Demand and supply of oil and gas are set to change, but it is likely consumption will continue to rise for some time, despite environmental pressures
The price of oil is back around $60 a barrel and natural gas is projected to provide 45 per cent of power generation by 2040. Rebounding market fundamentals, quests for production independence and protection of market share, as well as geopolitical tensions, continue to drive both optimism and scepticism within the industry. With renewable energy projected to account for the majority of new generation capacity to 2050, what does the future hold for oil and gas?
The current critical importance of oil and gas to the energy mix is undeniable, but as the markets continue to evolve, it’s important to understand what’s driving changes in both demand and supply. Energy demand can be effectively split into three areas: electricity, where the biggest source remains coal; transport, still predominantly oil based; and heating, which is currently dominated by gas. As the demand patterns change for these sectors, so does the industry overall.
Guy Doyle, chief energy economist at Mott MacDonald, points out: “Unconventional hydrocarbons have already changed the global dynamics for oil and gas markets, led by developments in exploration and production technologies applied in the US.” Supply no longer seems to be a concern.
According to the International Energy Agency (IEA) World Energy Outlook 2017, overall energy demand is set to expand by 30 per cent between now and 2040, at around 1 per cent a year, with the global economy growing at an average rate of 3.4 per cent. Over the longer term, the IEA foresees that under the existing and announced policies, oil demand growth will continue into the 2040s.
As Laszlo Varro, IEA chief economist, says: “When you tell a story about the future, unavoidably you make assumptions.
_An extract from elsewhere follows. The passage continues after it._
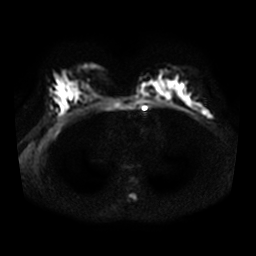
Breast MRI, one axial slice. Diffusion-weighted series; image 2 of 4 stored at this slice position (different b-values; order by instance number). 3 T. 5 mm slice thickness. 256 × 256 image matrix. Female patient.
Annotated regions visible in this slice (manually delineated by an expert):
- tumour on diffusion-weighted imaging: box from (x=203, y=110) to (x=211, y=118) px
Over the longer term, political and technological questions multiply.” Under its Sustainable Development Scenario, where regulation is imposed to achieve deep emission cuts, the IEA expects to see oil demand peak in the 2020s and be in decline by more than a million barrels per day by the 2030s.
A fall in oil demand is expected to be driven by growth in transport electrification and efficiency improvements in internal combustion engines
Mr Varro says the energy mix will undergo a significant shift, with the lead taken by natural gas, by the rapid rise of renewables and energy efficiency. Continuing decline in energy intensity, due to the changing structure of the global economy, is likely to have a major impact on energy demand, he adds.
A fall in oil demand is expected to be driven by growth in transport electrification and efficiency improvements in internal combustion engines, predominantly in personal vehicles rather than logistics, shipping and air. With today’s 800 million personal vehicles projected to hit two billion by 2040, the speed of electrification will make a huge difference.
Predictions of peak demand are dependent on many variables, including investment interests, market size and government policy. Stephen George, chief economist at KBC, says: “Everybody uses different scenarios, and these strategies need to be resilient and robust. KBC predicts no peak for oil, only a plateau at around 2040 of around 110 or 111 million barrels per day. It doesn’t show a peak and drop by 2050, which is the furthest most projections go.”
While he accepts that electrification will have an impact on oil demand, Mr George doesn’t believe that electric vehicles will be the solution everywhere. In the United States there will be cultural issues to overcome, in India there will be infrastructure challenges. He adds: “Our view is a slowing down of oil demand, retreat from coal and massive growth in natural gas. Petrochemicals will grow as fast as oil demand for power drops.”
Natural gas use is expected to increase by 45 per cent to 2040 in the power sector. At the same time natural gas has a more diversified set of applications than renewables, particularly for high-temperature industrial use and transportation. Mr Varro points out that around half of industrial heat use is high temperature and natural gas also has an important role in household energy consumption. In China, for example, natural gas is benefiting from air pollution regulations and its liquefied natural gas imports were up 42 per cent last year.
One concern of increasing importance is stranded assets. Mr Doyle says: “On a pure energy cost basis, renewables will be cheaper than new gas or coal generating plant.” Mr Varro points out that a few years ago, when capital investment in the oil and gas industry was around $800 billion a year, this might have been a fair criticism, but the investment cycle has changed.
2015-2016 saw a 25 per cent cut in upstream capital investment two years in a row and it has remained low. Companies have been focusing on short-cycle projects with average lead times down at around three years. Mr Varro also points out we are already seeing repurposing of plant; in Italy and France refineries are now working on biodiesel.
He says: “It’s not that some investors won’t make mistakes, but overall what we see is a remarkable change in the industry’s investment strategy.” What we’re seeing is recognition that oil and gas will remain important energy sources, but not necessarily in the way analysts predict.
No matter what, population growth, combined with the demands of the emerging global middle classes, is expected to keep consumption of oil and gas increasing for some time to come. Flexible dynamic thinking and responsiveness will be crucial to strategic success in the sector.